Collected data entries
======

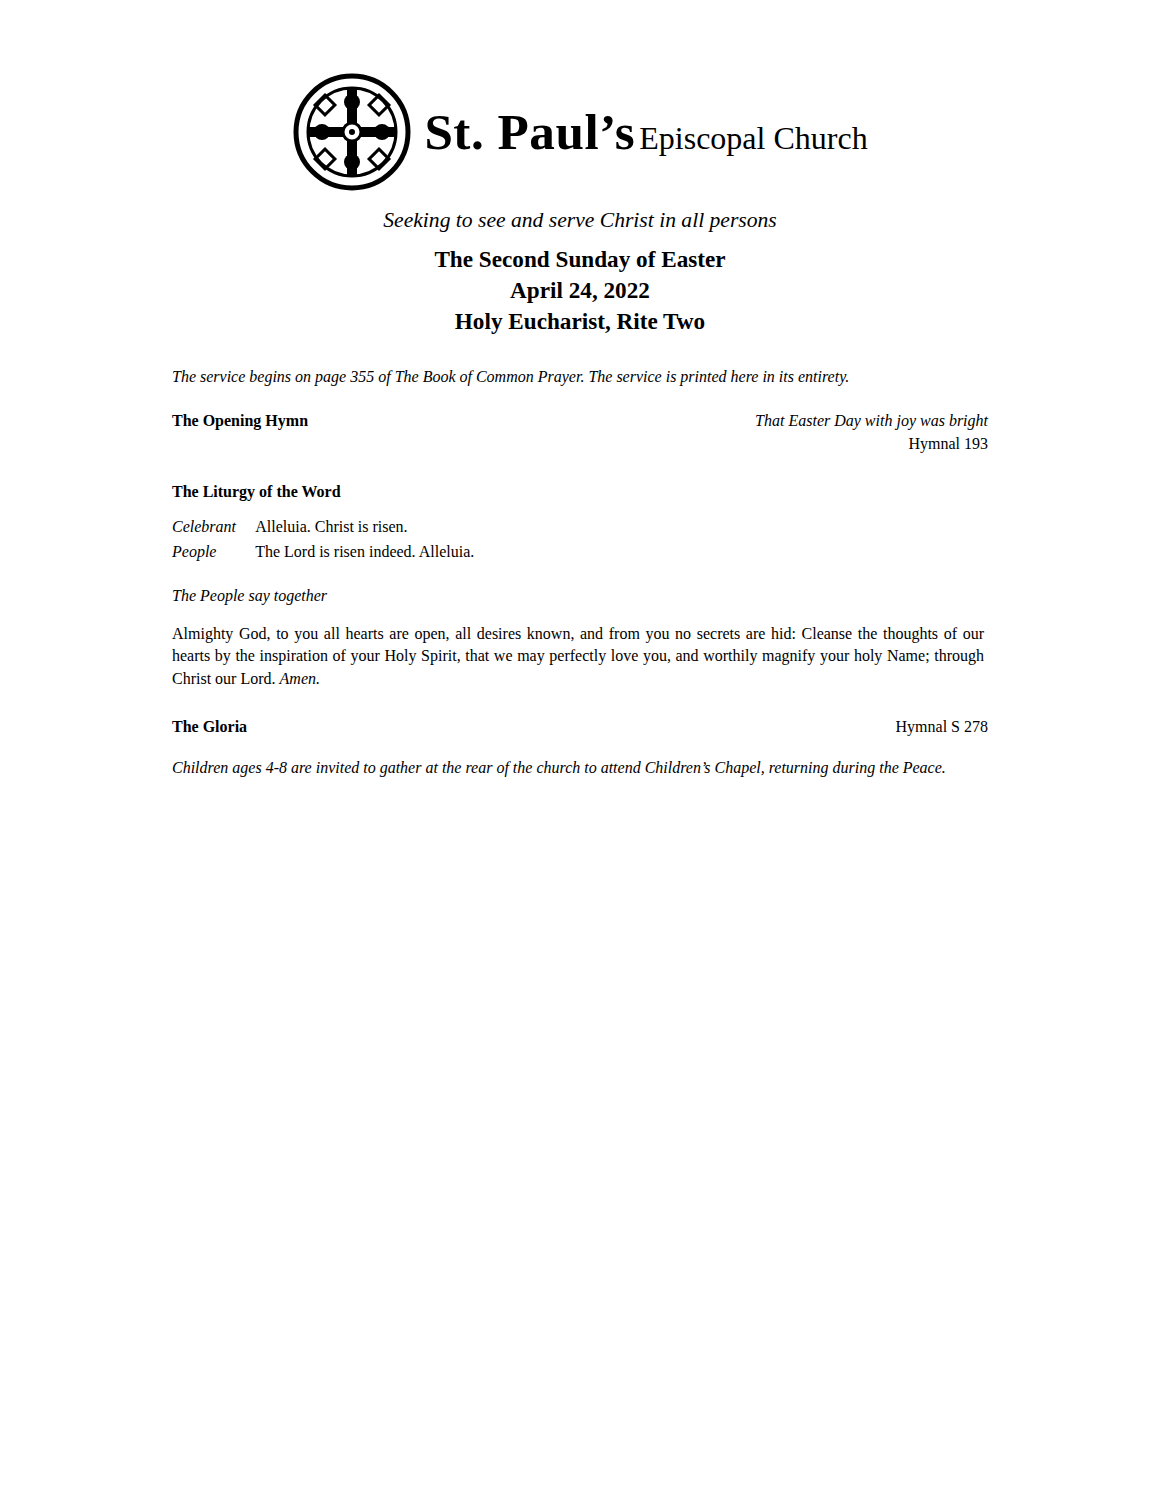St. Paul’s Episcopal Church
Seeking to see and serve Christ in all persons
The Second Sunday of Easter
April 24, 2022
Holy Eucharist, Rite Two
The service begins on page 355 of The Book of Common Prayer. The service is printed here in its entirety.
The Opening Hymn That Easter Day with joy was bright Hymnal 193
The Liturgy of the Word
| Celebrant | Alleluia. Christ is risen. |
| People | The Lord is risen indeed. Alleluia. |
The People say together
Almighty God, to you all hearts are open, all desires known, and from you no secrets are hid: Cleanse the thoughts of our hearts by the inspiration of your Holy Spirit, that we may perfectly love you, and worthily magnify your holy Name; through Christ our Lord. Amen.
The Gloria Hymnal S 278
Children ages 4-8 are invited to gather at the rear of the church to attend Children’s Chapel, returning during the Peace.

======

▶ [Exercise objective] Take the stretch of lines above from the one containing "The Opening Hymn" through the one containing "The People say together" and repeat it exactly, adding no other line.

▶ [Your response]
The Opening Hymn That Easter Day with joy was bright Hymnal 193
The Liturgy of the Word
| Celebrant | Alleluia. Christ is risen. |
| People | The Lord is risen indeed. Alleluia. |
The People say together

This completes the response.